CO2 TRANSPORT IN ARC MAGMAS: EVIDENCE FROM UNIQUE ORBICULAR DIKES IN THE JURASSIC BONANZA ARC, VANCOUVER ISLAND, CANADA


MORRIS, Rebecca, School of Earth & Ocean Sciences, University of Victoria, 3575 Elliston Ave, Victoria, BC V8X 1R6, CANADA and CANIL, Dante, School of Earth and Ocean Sciences, University of Victoria, 3800 Finnerty Road, Victoria, BC V8W3V6, Canada

It has traditionally been assumed that outgassed CO2 at arcs is primarily sourced from the mantle, however increasing evidence suggests the interaction between arc magmas and crustal carbonates may play a larger role. The Jurassic Bonanza arc on Vancouver Island is a well-exposed island arc crustal section, where magmas that fed the arc for >30 Myr interacted with pre-existing Triassic and Permian basement carbonates. Here, we examine magma-carbonate interactions within this arc at the Merry Widow Mountain area of northern Vancouver Island, where accessible and well-exposed contacts between magma and carbonate occur on a variety of scales from km-scale plutons to m-scale dikes. Detailed mapping revealed unique late-stage orbicular mafic dikes that show overwhelming physical and chemical evidence of magmas interacting with subsurface carbonate wallrock (limestone). We test whether arc basaltic dikes can assimilate substantial limestone, and how they might transport a significant carbonate component (or CO2) within arc systems.
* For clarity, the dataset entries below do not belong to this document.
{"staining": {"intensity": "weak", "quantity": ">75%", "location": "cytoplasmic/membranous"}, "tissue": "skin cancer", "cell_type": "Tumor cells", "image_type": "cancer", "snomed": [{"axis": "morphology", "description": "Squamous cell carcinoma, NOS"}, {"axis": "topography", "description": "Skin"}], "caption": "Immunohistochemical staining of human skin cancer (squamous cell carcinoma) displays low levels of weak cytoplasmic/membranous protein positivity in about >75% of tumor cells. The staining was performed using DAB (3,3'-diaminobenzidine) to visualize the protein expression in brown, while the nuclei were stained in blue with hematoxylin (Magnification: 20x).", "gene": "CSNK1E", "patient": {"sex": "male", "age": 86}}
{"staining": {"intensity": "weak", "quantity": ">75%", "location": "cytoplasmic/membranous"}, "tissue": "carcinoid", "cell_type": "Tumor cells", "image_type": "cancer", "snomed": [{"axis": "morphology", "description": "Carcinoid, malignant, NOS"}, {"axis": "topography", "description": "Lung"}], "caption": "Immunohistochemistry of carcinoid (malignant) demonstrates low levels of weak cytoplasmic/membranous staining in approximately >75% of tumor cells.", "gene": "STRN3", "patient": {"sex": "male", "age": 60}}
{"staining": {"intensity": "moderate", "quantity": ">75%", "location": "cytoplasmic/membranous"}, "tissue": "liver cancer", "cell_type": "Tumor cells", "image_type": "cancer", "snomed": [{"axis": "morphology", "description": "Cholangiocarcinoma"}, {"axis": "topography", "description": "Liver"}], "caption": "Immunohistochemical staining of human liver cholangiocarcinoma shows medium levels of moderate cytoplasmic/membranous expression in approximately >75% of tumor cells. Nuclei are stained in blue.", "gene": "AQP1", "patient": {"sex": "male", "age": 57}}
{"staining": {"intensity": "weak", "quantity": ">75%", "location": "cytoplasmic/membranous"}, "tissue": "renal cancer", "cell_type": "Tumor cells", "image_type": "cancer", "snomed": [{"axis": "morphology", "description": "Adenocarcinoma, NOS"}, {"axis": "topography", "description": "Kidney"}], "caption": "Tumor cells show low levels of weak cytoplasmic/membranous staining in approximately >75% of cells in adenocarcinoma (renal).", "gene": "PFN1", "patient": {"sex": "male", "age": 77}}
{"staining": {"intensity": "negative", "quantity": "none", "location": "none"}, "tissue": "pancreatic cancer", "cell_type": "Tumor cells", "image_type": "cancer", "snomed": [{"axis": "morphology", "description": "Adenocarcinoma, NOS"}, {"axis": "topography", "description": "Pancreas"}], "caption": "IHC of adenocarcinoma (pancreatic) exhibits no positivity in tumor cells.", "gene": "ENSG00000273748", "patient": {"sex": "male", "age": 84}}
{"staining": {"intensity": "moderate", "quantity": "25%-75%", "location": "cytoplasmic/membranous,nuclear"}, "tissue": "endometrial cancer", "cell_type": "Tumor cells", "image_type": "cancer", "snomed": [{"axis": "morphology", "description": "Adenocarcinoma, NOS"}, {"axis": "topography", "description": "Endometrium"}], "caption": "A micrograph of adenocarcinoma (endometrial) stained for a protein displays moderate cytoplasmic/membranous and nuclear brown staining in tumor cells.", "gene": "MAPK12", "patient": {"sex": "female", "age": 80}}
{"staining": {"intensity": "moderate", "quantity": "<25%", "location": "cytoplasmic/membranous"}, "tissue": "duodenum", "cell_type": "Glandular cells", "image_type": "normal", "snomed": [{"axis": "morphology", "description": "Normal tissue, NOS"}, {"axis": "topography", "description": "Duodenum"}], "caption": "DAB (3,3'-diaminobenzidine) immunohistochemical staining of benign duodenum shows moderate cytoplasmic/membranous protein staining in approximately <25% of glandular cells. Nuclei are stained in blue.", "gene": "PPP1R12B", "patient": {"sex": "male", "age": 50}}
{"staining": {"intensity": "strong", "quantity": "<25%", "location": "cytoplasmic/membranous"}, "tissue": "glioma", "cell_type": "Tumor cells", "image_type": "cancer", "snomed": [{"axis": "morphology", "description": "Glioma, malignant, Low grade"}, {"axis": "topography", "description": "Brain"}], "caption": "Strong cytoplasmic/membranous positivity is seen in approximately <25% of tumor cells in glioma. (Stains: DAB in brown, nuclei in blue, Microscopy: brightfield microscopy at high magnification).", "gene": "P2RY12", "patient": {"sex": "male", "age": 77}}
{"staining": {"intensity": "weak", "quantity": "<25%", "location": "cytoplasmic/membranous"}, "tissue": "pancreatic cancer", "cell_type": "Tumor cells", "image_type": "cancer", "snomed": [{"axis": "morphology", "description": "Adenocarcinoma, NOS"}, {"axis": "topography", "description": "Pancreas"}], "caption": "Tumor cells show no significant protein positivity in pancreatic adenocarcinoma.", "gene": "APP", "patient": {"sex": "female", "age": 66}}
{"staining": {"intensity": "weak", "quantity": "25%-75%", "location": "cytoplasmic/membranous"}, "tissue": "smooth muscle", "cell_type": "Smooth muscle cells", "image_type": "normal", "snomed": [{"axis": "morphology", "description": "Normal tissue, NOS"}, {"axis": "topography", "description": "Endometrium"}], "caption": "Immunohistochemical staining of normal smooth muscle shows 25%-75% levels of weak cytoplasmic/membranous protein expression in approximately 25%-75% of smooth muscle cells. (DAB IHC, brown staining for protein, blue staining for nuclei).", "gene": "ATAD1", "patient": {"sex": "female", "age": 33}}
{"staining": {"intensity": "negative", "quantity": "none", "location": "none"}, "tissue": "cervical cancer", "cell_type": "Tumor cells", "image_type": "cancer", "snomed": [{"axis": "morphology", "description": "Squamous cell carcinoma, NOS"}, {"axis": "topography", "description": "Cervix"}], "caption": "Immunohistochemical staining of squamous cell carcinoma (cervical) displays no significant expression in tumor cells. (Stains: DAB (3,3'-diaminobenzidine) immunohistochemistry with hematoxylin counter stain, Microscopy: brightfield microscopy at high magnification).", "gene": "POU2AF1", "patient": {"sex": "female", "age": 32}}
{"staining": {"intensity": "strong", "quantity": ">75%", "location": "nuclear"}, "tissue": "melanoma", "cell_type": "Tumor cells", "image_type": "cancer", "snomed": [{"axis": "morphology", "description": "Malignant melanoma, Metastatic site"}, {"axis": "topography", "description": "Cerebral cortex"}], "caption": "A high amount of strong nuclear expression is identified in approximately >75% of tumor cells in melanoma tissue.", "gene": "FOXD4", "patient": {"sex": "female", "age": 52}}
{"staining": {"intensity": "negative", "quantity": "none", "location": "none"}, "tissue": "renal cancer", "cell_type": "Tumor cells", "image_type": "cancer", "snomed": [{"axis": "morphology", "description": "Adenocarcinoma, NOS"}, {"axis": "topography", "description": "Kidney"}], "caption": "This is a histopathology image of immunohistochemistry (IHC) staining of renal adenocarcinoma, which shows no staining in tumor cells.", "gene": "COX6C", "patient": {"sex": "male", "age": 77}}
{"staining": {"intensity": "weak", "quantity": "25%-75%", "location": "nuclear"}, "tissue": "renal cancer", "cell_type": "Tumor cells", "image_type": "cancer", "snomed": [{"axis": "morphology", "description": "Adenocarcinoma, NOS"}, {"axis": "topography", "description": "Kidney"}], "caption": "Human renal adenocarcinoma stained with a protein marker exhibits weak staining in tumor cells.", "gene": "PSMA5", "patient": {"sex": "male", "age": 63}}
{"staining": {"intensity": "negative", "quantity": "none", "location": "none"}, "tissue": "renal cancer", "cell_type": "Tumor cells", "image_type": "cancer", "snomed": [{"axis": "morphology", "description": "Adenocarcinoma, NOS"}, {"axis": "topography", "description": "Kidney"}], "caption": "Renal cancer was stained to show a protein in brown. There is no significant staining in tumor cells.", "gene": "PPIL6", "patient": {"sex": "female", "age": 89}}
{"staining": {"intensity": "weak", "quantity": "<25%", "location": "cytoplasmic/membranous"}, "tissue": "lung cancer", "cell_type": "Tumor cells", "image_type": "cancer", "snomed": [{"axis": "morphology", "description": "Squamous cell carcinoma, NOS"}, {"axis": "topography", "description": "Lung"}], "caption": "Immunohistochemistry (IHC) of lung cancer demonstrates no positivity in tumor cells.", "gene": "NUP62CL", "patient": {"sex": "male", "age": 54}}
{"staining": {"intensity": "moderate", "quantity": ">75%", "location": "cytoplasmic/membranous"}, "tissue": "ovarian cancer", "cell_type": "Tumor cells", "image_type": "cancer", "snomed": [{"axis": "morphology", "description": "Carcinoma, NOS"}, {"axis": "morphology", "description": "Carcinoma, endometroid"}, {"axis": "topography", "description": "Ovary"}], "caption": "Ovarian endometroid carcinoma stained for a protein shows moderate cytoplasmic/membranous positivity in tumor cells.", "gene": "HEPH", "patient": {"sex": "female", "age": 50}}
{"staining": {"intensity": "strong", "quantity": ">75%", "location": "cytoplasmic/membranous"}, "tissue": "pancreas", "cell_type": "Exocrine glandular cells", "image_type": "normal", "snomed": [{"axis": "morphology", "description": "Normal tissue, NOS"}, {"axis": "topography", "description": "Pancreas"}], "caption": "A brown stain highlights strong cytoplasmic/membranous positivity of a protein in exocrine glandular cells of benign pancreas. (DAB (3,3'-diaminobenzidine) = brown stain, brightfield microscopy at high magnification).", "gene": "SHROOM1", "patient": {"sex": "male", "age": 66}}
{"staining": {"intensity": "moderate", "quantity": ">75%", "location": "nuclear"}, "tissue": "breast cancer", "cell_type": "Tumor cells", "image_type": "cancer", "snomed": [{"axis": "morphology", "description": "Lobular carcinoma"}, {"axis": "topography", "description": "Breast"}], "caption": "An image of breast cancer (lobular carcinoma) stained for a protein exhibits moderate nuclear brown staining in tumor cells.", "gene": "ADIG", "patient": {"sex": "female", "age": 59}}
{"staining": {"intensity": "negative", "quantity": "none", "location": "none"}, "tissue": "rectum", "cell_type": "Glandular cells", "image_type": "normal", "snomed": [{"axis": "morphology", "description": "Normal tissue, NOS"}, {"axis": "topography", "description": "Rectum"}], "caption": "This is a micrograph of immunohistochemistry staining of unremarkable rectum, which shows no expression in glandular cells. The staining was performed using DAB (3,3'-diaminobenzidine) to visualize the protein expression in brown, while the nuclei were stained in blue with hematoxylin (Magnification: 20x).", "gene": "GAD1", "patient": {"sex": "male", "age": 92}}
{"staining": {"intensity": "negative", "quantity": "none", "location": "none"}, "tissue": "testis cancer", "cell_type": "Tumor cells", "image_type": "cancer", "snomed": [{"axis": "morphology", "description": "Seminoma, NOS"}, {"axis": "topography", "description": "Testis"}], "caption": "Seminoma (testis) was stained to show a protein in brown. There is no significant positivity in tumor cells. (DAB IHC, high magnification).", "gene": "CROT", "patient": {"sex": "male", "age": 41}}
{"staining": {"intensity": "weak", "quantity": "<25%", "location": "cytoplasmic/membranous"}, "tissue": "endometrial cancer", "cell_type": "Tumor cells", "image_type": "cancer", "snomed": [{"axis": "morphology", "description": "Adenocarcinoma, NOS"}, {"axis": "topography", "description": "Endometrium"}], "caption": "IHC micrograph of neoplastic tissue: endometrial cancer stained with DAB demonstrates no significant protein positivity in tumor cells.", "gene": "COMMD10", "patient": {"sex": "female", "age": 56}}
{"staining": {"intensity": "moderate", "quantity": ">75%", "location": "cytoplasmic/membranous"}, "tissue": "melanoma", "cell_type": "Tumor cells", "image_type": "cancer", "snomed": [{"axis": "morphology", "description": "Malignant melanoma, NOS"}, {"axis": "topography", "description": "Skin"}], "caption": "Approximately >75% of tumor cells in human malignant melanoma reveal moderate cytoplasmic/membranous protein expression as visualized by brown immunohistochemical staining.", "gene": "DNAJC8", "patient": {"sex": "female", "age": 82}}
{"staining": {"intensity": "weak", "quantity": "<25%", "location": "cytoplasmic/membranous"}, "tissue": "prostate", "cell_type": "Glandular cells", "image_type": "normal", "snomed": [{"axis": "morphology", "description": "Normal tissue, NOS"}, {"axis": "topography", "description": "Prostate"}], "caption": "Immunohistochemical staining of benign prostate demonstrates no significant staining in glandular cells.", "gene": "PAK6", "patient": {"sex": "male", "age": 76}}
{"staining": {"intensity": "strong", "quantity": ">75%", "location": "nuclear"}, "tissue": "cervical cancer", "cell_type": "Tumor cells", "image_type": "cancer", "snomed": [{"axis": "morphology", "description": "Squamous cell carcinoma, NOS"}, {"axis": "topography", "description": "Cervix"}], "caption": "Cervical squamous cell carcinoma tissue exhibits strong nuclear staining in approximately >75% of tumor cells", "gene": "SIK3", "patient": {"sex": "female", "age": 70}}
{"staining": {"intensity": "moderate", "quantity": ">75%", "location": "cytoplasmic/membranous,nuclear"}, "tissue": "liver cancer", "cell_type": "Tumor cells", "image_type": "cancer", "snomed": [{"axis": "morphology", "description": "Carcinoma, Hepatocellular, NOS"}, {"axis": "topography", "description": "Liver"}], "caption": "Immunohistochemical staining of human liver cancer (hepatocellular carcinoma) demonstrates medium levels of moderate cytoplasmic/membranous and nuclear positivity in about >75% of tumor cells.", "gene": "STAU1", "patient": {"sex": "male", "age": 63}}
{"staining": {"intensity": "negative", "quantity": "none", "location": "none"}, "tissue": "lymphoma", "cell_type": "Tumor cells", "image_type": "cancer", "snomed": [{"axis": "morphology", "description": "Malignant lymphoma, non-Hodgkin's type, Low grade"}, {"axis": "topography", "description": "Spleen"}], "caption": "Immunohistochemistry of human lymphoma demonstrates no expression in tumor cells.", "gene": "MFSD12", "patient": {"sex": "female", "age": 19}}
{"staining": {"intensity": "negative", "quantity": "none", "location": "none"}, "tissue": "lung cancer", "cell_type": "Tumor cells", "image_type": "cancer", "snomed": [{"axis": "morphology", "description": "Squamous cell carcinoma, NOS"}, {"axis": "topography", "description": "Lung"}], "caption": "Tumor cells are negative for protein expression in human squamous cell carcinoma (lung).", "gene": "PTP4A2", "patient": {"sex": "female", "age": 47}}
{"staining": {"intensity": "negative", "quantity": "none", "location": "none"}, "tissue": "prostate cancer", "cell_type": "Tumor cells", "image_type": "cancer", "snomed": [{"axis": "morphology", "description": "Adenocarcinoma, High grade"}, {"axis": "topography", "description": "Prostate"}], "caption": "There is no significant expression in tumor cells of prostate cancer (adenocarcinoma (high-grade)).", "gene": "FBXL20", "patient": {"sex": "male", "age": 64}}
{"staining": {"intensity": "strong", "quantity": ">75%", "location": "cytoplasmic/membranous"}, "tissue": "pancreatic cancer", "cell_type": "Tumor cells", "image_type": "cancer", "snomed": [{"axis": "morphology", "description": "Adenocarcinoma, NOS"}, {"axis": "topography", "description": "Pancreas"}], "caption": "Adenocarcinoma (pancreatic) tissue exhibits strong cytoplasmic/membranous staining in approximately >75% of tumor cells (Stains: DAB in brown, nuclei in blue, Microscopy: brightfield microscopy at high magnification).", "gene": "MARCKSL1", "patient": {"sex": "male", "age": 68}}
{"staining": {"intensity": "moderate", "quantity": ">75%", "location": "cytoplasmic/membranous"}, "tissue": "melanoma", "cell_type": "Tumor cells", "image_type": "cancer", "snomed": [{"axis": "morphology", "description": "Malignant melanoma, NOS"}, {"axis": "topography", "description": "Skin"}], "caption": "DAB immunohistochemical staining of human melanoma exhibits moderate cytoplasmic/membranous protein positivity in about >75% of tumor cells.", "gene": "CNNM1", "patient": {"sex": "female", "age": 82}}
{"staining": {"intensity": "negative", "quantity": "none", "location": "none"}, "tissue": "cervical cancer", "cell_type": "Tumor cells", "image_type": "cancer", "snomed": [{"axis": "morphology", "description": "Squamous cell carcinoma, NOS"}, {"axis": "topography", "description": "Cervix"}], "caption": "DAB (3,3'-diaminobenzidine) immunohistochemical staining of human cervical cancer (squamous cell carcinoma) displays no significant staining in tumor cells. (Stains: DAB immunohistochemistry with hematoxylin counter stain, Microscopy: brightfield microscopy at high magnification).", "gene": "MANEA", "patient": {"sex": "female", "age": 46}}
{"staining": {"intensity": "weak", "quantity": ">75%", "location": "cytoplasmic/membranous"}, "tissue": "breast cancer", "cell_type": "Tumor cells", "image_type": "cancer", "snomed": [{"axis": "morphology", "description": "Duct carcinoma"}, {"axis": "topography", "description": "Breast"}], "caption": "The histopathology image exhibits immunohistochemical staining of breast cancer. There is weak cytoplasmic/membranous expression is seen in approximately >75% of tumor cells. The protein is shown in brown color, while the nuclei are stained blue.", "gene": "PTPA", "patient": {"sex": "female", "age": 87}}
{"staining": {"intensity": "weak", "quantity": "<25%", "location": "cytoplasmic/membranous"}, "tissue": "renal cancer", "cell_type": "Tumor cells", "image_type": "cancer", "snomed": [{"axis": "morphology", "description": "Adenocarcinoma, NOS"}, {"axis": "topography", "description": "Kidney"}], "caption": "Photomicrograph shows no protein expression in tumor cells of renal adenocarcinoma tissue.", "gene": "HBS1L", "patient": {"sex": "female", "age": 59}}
We interpret the unique orbicular textures within these dikes to be fluid- and Ca-rich liquids produced from melted wallrock and use experiments on similar basalt-carbonate interactions to support our findings. We show that intense mafic diking within early magmatism of the Jurassic Bonanza arc may have assimilated up to 16% limestone to produce up to 7 wt.% CO2. Our results help to inform on the amount and mechanism of CO2 transport in arc magmas.